By 1998, though, the Insignia empire had grown to such a level that property values and tax laws had become a challenge for the company. So Farkas broke it up, selling his multifamily portion to AIMCO. “We had created a tremendous amount of value in the portfolio,” Farkas says. “We had scale, we had equity, and it didn't look like the market conditions were going to change. It was the right time for us to execute an exit.”
He took a similar approach with other aspects of the business. In 2002, Insignia sold its New York City condo and co-op management business to Prudential and then, in 2003, its commercial property services business to CB Richard Ellis.
But CBRE didn't want it all. So Farkas formed a group to acquire the remaining hard assets of the portfolio—approximately 40 buildings with a total capitalization of $1.3 billion. “It gave us a platform to start a new business with, and it gave our shareholders [of Insignia] a little more value,” says Jim Aston, a minority owner in Insignia and Farkas' latest venture, Island Capital.
Island, which is based in New York, lives up to its name by focusing on maritime properties, which involves developing, acquiring, and operating marinas condos, and hotels. “He's got a view of the marina business in the Caribbean because of the number of boats over 1,000 feet that have been built over the past 10 years,” says Frank Garrison, principal and president of Overton Capital, a private investment and advisory firm in Nashville, and former president of Insignia Financial Services. “The marinas have not kept up and he's the first one doing it [building for these boats].”
Island also manages sub-investment mortgage grade funds and has started a joint venture with the United Arab Emirates government in Dubai to set up its secondary mortgage systems—effectively the Middle Eastern country's Fannie Mae or Freddie Mac. “Andrew has matured and continues to grow as a businessman. He's doing more complex things and has more confidence in what he's doing,” says friend and colleague Steve Ross, who is the founder, chairman, CEO, and managing general partner of The Related Cos. in New York.

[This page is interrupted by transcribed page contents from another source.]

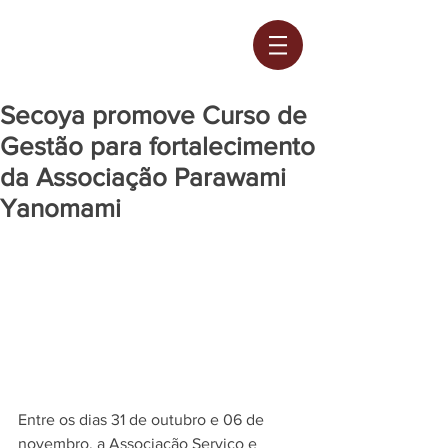
Secoya promove Curso de
Gestão para fortalecimento
da Associação Parawami
Yanomami
Entre os dias 31 de outubro e 06 de 
novembro, a Associação Serviço e 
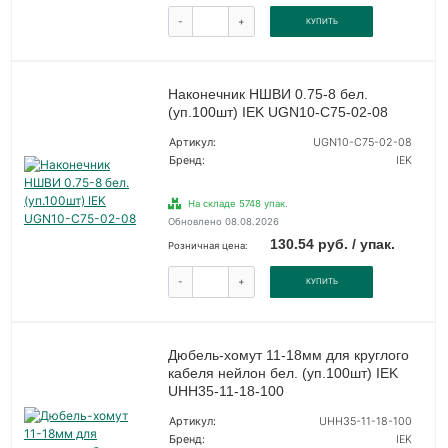
-
+
КУПИТЬ
Наконечник НШВИ 0.75-8 бел.
(уп.100шт) IEK UGN10-C75-02-08
Артикул:
UGN10-C75-02-08
Бренд:
IEK
На складе 5748 упак.
Обновлено 08.08.2026
130.54 руб. / упак.
Розничная цена:
-
+
КУПИТЬ
Дюбель-хомут 11-18мм для круглого
кабеля нейлон бел. (уп.100шт) IEK
UHH35-11-18-100
Артикул:
UHH35-11-18-100
Бренд:
IEK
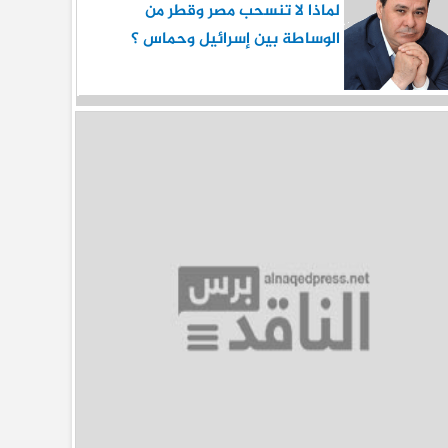
لماذا لا تنسحب مصر وقطر من
الوساطة بين إسرائيل وحماس ؟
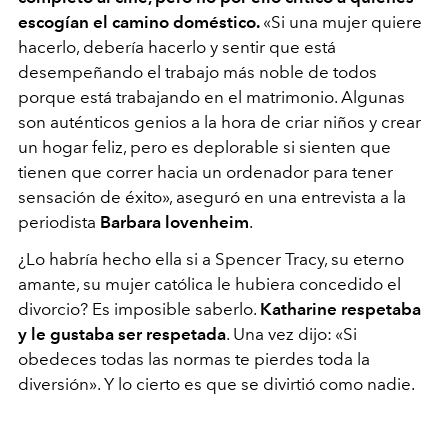
escogían el camino doméstico.
«Si una mujer quiere
hacerlo, debería hacerlo y sentir que está
desempeñando el trabajo más noble de todos
porque está trabajando en el matrimonio. Algunas
son auténticos genios a la hora de criar niños y crear
un hogar feliz, pero es deplorable si sienten que
tienen que correr hacia un ordenador para tener
sensación de éxito», aseguró en una entrevista a la
periodista
Barbara lovenheim
.
¿Lo habría hecho ella si a Spencer Tracy, su eterno
amante, su mujer católica le hubiera concedido el
divorcio? Es imposible saberlo.
Katharine respetaba
y le gustaba ser respetada
. Una vez dijo: «Si
obedeces todas las normas te pierdes toda la
diversión». Y lo cierto es que se divirtió como nadie.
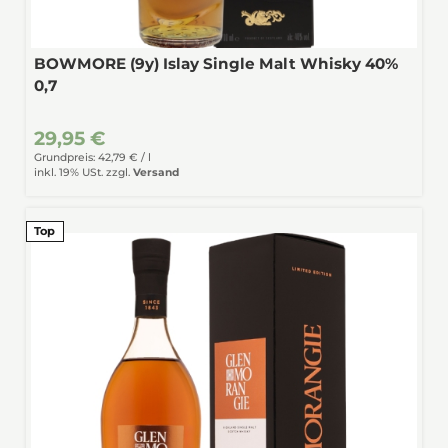
BOWMORE (9y) Islay Single Malt Whisky 40%
0,7
29,95 €
Grundpreis: 42,79 € /
l
inkl. 19% USt.
zzgl.
Versand
Top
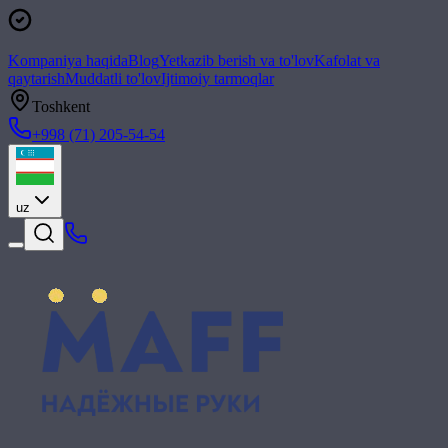
Kompaniya haqida
Blog
Yetkazib berish va to'lov
Kafolat va
qaytarish
Muddatli to'lov
Ijtimoiy tarmoqlar
Toshkent
+998 (71) 205-54-54
uz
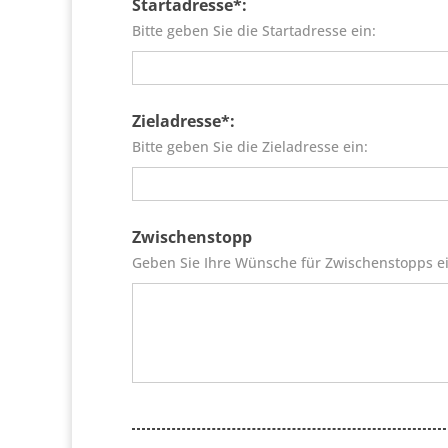
Startadresse*:
Bitte geben Sie die Startadresse ein:
Zieladresse*:
Bitte geben Sie die Zieladresse ein:
Zwischenstopp
Geben Sie Ihre Wünsche für Zwischenstopps ei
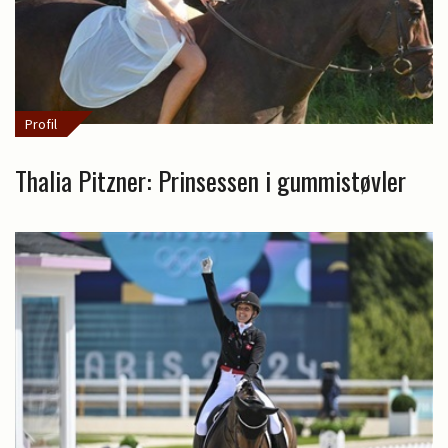
Profil
Thalia Pitzner: Prinsessen i gummistøvler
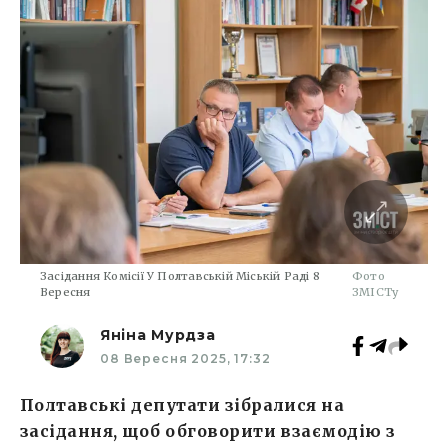
Засідання Комісії У Полтавській Міській Раді 8
Фото
Вересня
ЗМІСТу
Яніна Мурдза
08 Вересня 2025, 17:32
Полтавські депутати зібралися на
засідання, щоб обговорити взаємодію з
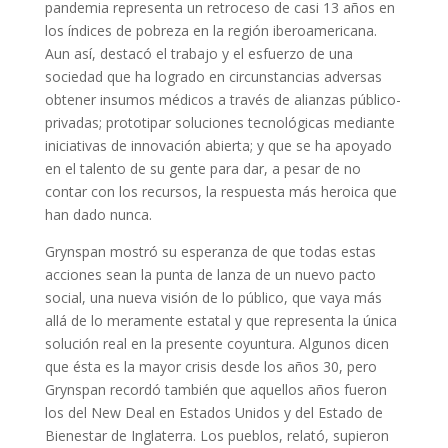
pandemia representa un retroceso de casi 13 años en
los índices de pobreza en la región iberoamericana.
Aun así, destacó el trabajo y el esfuerzo de una
sociedad que ha logrado en circunstancias adversas
obtener insumos médicos a través de alianzas público-
privadas; prototipar soluciones tecnológicas mediante
iniciativas de innovación abierta; y que se ha apoyado
en el talento de su gente para dar, a pesar de no
contar con los recursos, la respuesta más heroica que
han dado nunca.
Grynspan mostró su esperanza de que todas estas
acciones sean la punta de lanza de un nuevo pacto
social, una nueva visión de lo público, que vaya más
allá de lo meramente estatal y que representa la única
solución real en la presente coyuntura. Algunos dicen
que ésta es la mayor crisis desde los años 30, pero
Grynspan recordó también que aquellos años fueron
los del New Deal en Estados Unidos y del Estado de
Bienestar de Inglaterra. Los pueblos, relató, supieron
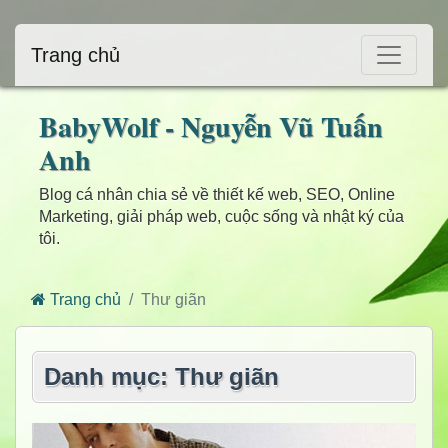
Trang chủ
BabyWolf - Nguyễn Vũ Tuấn
Anh
Blog cá nhân chia sẻ về thiết kế web, SEO, Online
Marketing, giải pháp web, cuộc sống và nhật ký của
tôi.
Trang chủ
Thư giãn
Danh mục: Thư giãn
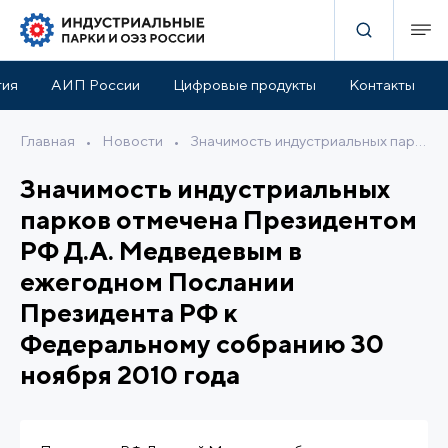
тия
АИП России
Цифровые продукты
Контакты
Главная
•
Новости
•
Значимость индустриальных парков отмечена Президентом РФ Д.А. Медведевым в ежегодном Послании Президента РФ к Федеральному собранию 30 ноября 2010 года
Значимость индустриальных
парков отмечена Президентом
РФ Д.А. Медведевым в
ежегодном Послании
Президента РФ к
Федеральному собранию 30
ноября 2010 года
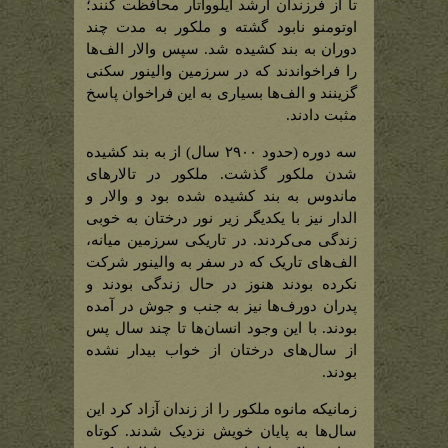
تا از فرزندان ارشد ایلوواتار محافظت کنند؛
اوتومنو نابود گشته و ملکور به مدت چند
دوران به بند کشیده شد. سپس والار الف‌ها
را فراخواندند که در سرزمین والینور سکنی
گزینند و الف‌ها بسیاری به این فراخوان پاسخ
مثبت دادند.
سه دوره (حدود ۲۹۰۰ سال) از به بند کشیده
شدن ملکور گذشت. ملکور در تالارهای
ماندوس به بند کشیده شده بود و والار و
الدار نیز با یکدیگر زیر نور درختان به خوبی
زندگی می‌کردند. در تاریکی سرزمین میانه،
الف‌های تاریک که در سفر به والینور شرکت
نکرده بودند هنوز در حال زندگی بودند و
پدران دورف‌ها نیز به جنب و جوش در آمده
بودند. با این وجود انسان‌ها تا چند سال پس
از سال‌های درختان از خواب بیدار نشده
بودند.
زمانیکه مانوه ملکور را از زندان آزاد کرد این
سال‌ها به پایان خویش نزدیک شدند. کوتاه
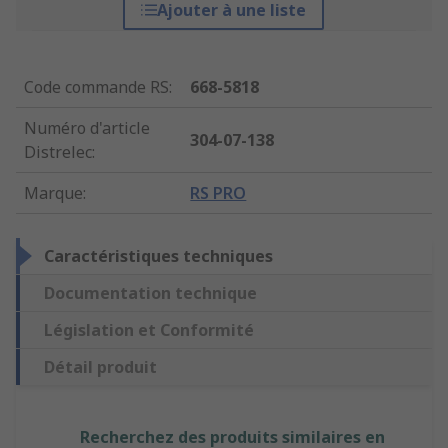
Ajouter à une liste
Code commande RS
:
668-5818
Numéro d'article
304-07-138
Distrelec
:
Marque
:
RS PRO
Caractéristiques techniques
Documentation technique
Législation et Conformité
Détail produit
Recherchez des produits similaires en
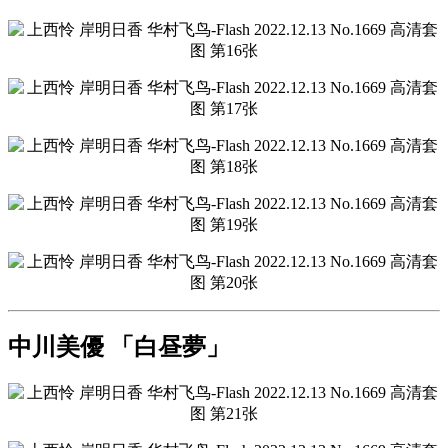
中川美優 「白昼夢」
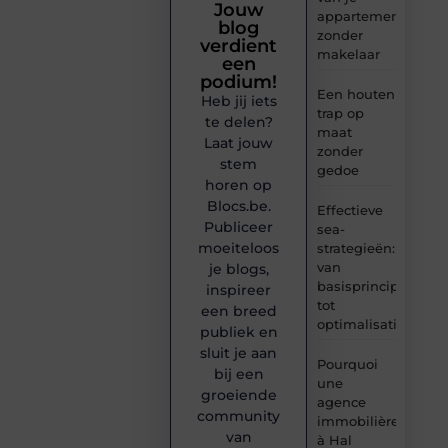
Jouw
appartement
blog
zonder
verdient
makelaar
een
podium!
Een houten
Heb jij iets
trap op
te delen?
maat
Laat jouw
zonder
stem
gedoe
horen op
Blocs.be.
Effectieve
Publiceer
sea-
moeiteloos
strategieën:
van
je blogs,
basisprincipes
inspireer
tot
een breed
optimalisatie
publiek en
sluit je aan
Pourquoi
bij een
une
groeiende
agence
community
immobilière
van
à Hal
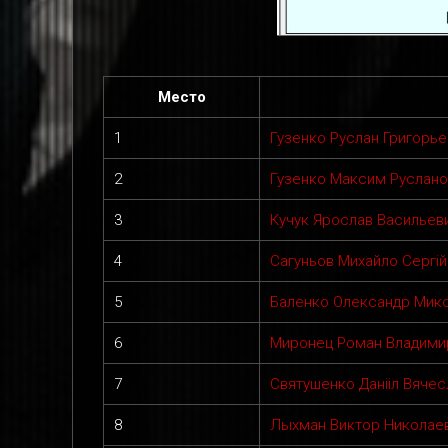
Место
1
Гузенко Руслан Григорье
2
Гузенко Максим Руслано
3
Кучук Ярослав Васильев
4
Сагуньов Михайло Сергі
5
Баленко Олександр Мик
6
Миронец Роман Владими
7
Святушенко Данііл Вяче
8
Лыхман Виктор Николае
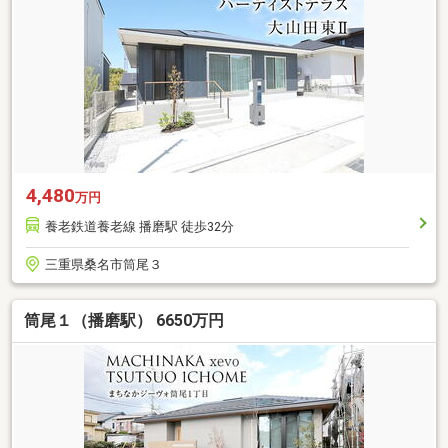
4,480
万円
養老鉄道養老線 播磨駅 徒歩32分
三重県桑名市筒尾３
筒尾１（播磨駅） 6650万円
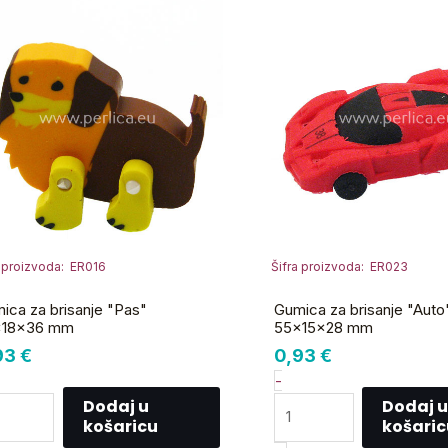
za
isanje
brisanje
as"
"Auto"
x18x36
55x15x28
m
mm
ličina
količina
a proizvoda: ER016
Šifra proizvoda: ER023
ica za brisanje "Pas"
Gumica za brisanje "Auto
x18x36 mm
55x15x28 mm
93
€
0,93
€
-
Dodaj u
Dodaj u
košaricu
košaric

While Farkas may be dealing with more complex issues, his team is still basically the same. “It's the same gang I founded Insignia with,” says the former MULTIFAMILY EXECUTIVE cover subject. “We continue to execute on the same strategies.”
So far those strategies haven't included returning to multifamily, but Farkas says that could change—given the right circumstances. What might those be? “I can't tell you that,” he says, “because that would be the formula to Coke.”